Enhancing Concurrent Execution Capability of Non-Transactional DML Functions

translator_bot · June 21, 2024, 1:12pm

Note:
This topic has been translated from a Chinese forum by GPT and might contain errors.

Original topic: 非事务DML功能增加并发执行能力

| username: h5n1

It is recommended to add concurrency control capabilities to non-transactional DML functions, such as adding a parallel xx option to control the concurrency of executing grouped SQL to speed up execution. Currently, it executes serially after grouping, and manually splitting the range is also quite troublesome, which does not reflect the advantage of this feature.

Additionally, is there anything special about the execution plan for non-transactional DML execution? Previously, when importing a table and then inserting into another table using insert into select, with user_id as the secondary index and grouping every 10,000 rows, it was found that the grouped SQL used a full table scan during actual execution. However, when these SQL statements were executed individually using explain\explain analyze, they could use the index.

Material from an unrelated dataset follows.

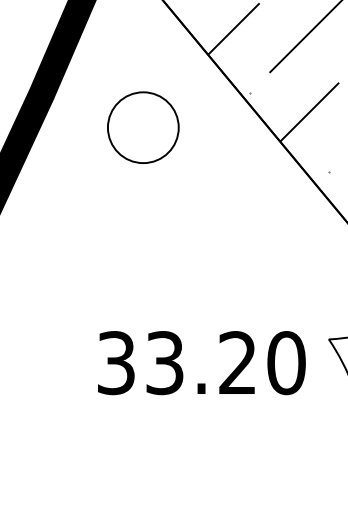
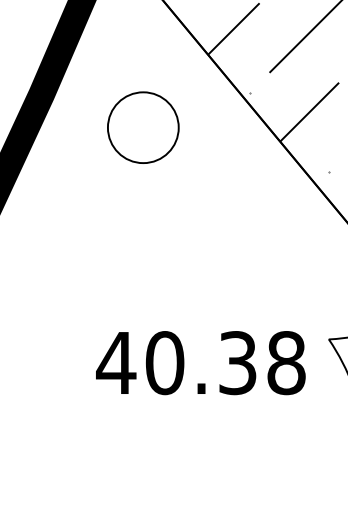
text at (200, 363): 33.20 -> 40.38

After collecting statistics, non-transactional DML can use the index normally.

translator_bot · June 21, 2024, 1:12pm

| username: 小龙虾爱大龙虾 | Original post link

IMPORT INTO | PingCAP 归档文档站,

The import into syntax may later support import into xxx select xxx, significantly speeding up processing with the help of the lightning local mode.

translator_bot · June 21, 2024, 1:12pm

| username: zhanggame1 | Original post link

The IMPORT INTO syntax is just for handling data files, right?

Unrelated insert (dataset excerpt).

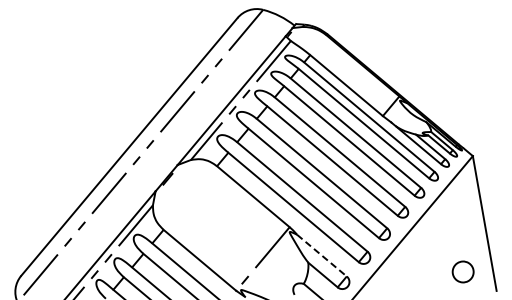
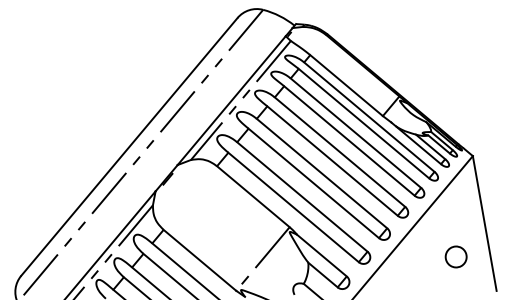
line at (322, 255): dashed -> solid
part at (462, 271) position: (462, 271) -> (455, 256)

translator_bot · June 21, 2024, 1:12pm

| username: 小龙虾爱大龙虾 | Original post link

Yes, it is not supported yet.

translator_bot · June 21, 2024, 1:12pm

| username: h5n1 | Original post link

The syntax “import into xxx select xxx” is not mentioned in the documentation.

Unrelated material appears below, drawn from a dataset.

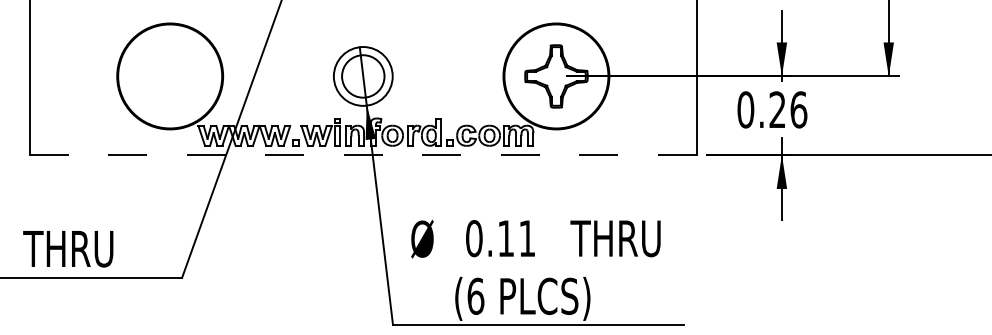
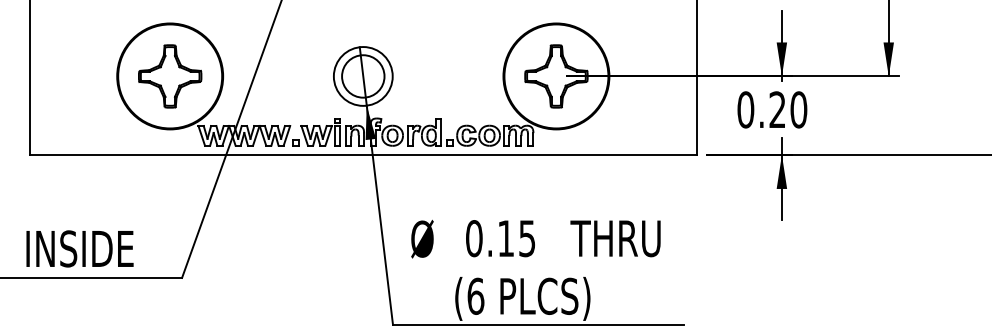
part at (170, 76): none -> present
text at (798, 109): 0.26 -> 0.20
line at (363, 154): dashed -> solid
text at (527, 238): 0.11 -> 0.15
text at (78, 248): THRU -> INSIDE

translator_bot · June 21, 2024, 1:12pm

| username: 小龙虾爱大龙虾 | Original post link

Yes, it is not supported yet.

translator_bot · June 21, 2024, 1:12pm

| username: dba远航 | Original post link

The suggestion is good, but controlling DML concurrency in a distributed database is more challenging than in a regular single database.

translator_bot · June 21, 2024, 1:12pm

| username: zhaokede | Original post link

Adding concurrency in SQL is very useful when system cutover and data processing are required during system go-live.

translator_bot · June 21, 2024, 1:12pm

| username: oceanzhang | Original post link

I think TiDB’s performance lies in reading rather than writing, there’s no need to learn to be like Oracle.

translator_bot · June 21, 2024, 1:12pm

| username: forever | Original post link

It’s not about learning from someone, it’s about solving practical scenarios. For example, we often need to extract some data from one table to a backup table and then process the data.